[Information provided — start]
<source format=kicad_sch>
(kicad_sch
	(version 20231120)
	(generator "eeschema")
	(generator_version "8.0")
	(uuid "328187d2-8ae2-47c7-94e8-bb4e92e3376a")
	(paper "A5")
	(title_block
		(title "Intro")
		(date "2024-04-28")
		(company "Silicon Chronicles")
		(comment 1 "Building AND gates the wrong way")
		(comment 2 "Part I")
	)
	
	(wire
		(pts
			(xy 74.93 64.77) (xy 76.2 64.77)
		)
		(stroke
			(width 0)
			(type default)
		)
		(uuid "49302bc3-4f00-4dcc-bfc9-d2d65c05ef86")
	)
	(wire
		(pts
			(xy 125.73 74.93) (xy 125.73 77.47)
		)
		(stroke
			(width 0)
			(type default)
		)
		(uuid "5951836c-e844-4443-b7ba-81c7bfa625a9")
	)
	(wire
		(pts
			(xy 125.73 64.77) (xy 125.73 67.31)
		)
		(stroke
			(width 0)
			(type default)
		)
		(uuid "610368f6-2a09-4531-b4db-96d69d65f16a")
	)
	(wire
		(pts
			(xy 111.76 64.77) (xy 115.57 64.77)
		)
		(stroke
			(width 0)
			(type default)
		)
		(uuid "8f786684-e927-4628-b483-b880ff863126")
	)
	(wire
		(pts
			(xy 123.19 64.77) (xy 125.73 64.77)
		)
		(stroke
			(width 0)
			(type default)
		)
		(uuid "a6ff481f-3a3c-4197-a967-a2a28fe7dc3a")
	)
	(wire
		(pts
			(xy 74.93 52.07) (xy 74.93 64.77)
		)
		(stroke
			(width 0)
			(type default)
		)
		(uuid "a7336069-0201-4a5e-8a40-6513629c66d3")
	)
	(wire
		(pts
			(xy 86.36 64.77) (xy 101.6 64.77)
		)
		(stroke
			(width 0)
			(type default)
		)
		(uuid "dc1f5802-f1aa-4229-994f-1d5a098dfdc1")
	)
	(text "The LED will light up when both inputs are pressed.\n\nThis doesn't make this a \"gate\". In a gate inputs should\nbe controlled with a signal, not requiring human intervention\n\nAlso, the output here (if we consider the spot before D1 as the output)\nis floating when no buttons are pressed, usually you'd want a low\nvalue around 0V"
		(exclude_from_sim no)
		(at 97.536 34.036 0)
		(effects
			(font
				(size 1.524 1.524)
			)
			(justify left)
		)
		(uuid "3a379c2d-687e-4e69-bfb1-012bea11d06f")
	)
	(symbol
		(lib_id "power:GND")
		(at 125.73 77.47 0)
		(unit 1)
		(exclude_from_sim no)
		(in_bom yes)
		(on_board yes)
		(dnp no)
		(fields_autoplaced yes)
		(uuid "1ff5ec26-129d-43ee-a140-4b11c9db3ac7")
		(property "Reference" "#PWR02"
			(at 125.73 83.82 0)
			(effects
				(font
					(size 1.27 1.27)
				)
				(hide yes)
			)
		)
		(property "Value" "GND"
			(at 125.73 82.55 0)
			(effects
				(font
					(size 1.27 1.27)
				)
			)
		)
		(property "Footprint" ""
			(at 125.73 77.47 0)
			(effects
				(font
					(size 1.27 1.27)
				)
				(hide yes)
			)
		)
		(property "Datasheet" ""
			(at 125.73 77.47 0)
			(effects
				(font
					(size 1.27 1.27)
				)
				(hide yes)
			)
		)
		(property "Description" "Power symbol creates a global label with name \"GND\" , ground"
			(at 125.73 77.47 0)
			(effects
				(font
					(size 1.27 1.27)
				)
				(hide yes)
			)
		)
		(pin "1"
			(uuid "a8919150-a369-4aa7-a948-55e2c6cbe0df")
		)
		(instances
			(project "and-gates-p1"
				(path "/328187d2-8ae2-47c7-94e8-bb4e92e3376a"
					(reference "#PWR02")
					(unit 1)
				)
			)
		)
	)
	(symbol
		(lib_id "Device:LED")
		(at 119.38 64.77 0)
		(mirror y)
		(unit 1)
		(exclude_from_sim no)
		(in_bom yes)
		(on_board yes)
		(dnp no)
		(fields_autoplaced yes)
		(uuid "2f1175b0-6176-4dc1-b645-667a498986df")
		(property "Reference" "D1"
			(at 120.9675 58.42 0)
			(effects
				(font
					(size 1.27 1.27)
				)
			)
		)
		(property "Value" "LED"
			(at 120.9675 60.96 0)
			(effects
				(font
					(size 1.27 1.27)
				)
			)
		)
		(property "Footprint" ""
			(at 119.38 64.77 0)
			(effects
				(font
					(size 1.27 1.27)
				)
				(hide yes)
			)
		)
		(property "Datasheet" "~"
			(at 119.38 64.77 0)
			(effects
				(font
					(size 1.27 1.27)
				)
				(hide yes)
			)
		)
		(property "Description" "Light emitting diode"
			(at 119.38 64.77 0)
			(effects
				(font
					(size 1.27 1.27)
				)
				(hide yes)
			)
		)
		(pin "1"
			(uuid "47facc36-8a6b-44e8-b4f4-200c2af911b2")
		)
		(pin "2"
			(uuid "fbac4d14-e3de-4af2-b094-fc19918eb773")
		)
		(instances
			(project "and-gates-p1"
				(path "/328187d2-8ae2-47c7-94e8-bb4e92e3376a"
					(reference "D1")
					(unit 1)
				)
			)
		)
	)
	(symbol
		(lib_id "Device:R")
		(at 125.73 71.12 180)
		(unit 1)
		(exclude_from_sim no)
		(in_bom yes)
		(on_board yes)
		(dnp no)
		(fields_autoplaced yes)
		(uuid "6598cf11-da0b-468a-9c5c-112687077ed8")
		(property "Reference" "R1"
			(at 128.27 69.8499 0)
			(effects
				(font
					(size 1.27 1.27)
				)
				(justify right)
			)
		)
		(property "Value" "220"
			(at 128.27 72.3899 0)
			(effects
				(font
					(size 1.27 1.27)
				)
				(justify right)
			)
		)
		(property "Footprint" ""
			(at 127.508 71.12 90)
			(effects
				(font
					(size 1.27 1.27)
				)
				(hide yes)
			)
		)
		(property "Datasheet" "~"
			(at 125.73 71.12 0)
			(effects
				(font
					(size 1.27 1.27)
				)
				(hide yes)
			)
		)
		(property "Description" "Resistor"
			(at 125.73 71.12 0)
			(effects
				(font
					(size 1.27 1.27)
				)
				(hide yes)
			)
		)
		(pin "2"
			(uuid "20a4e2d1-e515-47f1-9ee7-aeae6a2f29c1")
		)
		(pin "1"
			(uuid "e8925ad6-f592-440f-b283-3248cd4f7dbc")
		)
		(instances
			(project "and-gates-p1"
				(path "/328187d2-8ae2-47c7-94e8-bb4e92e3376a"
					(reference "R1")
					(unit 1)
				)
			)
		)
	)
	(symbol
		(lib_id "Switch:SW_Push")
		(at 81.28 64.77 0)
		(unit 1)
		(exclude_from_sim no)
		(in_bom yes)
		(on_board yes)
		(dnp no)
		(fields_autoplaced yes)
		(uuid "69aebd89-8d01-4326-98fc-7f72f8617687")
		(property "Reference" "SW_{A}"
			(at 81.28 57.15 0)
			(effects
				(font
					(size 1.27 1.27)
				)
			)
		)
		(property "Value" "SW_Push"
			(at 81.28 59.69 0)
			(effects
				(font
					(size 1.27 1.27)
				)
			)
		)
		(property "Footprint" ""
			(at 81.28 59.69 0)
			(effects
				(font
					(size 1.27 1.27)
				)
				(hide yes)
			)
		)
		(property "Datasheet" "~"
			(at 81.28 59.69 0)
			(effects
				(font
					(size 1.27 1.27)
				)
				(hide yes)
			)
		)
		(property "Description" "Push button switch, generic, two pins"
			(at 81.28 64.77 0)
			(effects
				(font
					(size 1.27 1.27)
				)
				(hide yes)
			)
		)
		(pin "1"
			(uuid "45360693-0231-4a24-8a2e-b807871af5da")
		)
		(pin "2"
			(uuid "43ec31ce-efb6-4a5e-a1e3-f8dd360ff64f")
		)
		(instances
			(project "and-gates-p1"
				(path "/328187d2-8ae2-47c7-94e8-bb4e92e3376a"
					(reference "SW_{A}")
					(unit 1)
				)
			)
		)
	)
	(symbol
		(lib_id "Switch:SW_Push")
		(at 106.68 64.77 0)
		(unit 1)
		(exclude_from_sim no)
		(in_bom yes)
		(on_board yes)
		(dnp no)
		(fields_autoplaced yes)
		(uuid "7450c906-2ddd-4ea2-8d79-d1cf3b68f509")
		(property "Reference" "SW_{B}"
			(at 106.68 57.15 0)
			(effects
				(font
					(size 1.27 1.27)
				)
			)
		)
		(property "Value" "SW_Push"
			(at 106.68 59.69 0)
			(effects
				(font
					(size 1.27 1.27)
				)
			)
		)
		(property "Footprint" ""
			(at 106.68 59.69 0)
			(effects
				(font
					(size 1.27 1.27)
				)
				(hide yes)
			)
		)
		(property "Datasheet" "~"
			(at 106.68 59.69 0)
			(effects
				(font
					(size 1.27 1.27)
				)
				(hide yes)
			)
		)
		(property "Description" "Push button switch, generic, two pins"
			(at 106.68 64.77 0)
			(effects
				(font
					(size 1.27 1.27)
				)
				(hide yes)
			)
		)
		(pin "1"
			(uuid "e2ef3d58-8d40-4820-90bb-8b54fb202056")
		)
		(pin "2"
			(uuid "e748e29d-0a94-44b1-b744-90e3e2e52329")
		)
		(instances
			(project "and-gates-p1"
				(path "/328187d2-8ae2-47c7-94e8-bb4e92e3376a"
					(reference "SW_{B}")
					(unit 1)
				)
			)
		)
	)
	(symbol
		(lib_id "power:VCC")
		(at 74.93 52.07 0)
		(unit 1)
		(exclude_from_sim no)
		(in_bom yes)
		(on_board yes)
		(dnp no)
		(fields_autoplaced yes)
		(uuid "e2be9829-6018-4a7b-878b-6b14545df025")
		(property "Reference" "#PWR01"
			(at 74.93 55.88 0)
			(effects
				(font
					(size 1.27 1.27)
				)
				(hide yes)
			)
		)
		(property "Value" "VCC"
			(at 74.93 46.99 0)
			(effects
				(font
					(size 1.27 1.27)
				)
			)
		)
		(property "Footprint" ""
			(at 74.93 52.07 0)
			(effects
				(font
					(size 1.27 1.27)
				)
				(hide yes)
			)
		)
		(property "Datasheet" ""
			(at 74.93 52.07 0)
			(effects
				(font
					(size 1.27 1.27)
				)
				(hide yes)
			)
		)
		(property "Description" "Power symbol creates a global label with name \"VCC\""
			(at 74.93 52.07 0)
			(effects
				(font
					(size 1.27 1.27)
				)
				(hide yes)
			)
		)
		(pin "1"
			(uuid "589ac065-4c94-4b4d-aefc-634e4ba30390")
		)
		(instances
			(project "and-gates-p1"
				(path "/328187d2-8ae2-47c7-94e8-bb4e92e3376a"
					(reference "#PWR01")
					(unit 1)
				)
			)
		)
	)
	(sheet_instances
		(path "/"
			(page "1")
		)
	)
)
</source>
[Information provided — finish]
[Information provided — start]
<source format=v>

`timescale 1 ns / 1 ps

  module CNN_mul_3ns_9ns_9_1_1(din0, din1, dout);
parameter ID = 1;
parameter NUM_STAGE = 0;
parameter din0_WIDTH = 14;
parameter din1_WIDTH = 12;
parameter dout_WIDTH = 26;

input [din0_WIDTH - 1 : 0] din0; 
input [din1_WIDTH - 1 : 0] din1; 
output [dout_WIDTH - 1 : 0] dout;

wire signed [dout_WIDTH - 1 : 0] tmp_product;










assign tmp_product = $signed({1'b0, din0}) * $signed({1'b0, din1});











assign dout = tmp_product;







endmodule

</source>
[Information provided — finish]
Task objective →
Could you count the lines in the material above that include the word "comment"? Give the count alone.

Your response →
2